Easy to Learn Emotional Intelligence
Unfortunately, emotional intelligence is not something we generally learn in school, and often families don’t offer good role models. Emotional intelligence is something that is rather easy to learn and put into practice.
Blame Make Situations Worse
What often happens is when a person feels hurt by someone else’s behaviour, the tendency is to blame them for your hurt feelings and then think up some way to punish them.

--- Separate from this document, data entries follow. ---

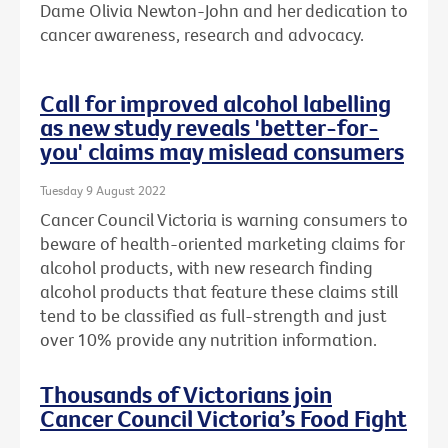
Dame Olivia Newton-John and her dedication to
cancer awareness, research and advocacy.
Call for improved alcohol labelling
as new study reveals 'better-for-
you' claims may mislead consumers
Tuesday 9 August 2022
Cancer Council Victoria is warning consumers to
beware of health-oriented marketing claims for
alcohol products, with new research finding
alcohol products that feature these claims still
tend to be classified as full-strength and just
over 10% provide any nutrition information.
Thousands of Victorians join
Cancer Council Victoria’s Food Fight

All this approach will do is inflame the situation and make it worse.
Blame Gives Away Your Personal Power
Not only that, but when you blame someone or something else for how you feel, what you are saying is that “I have no control over how I feel, and you can make me feel any way you want, all you have to do is push my buttons”.
Taking Back Control
So, if you want to take back control of your life, and be responsible for how you feel, you’re empowering yourself. Empowering yourself is being self-compassionate. The road to psychological ruin begins with blame, the road to psychological power begins with responsibility.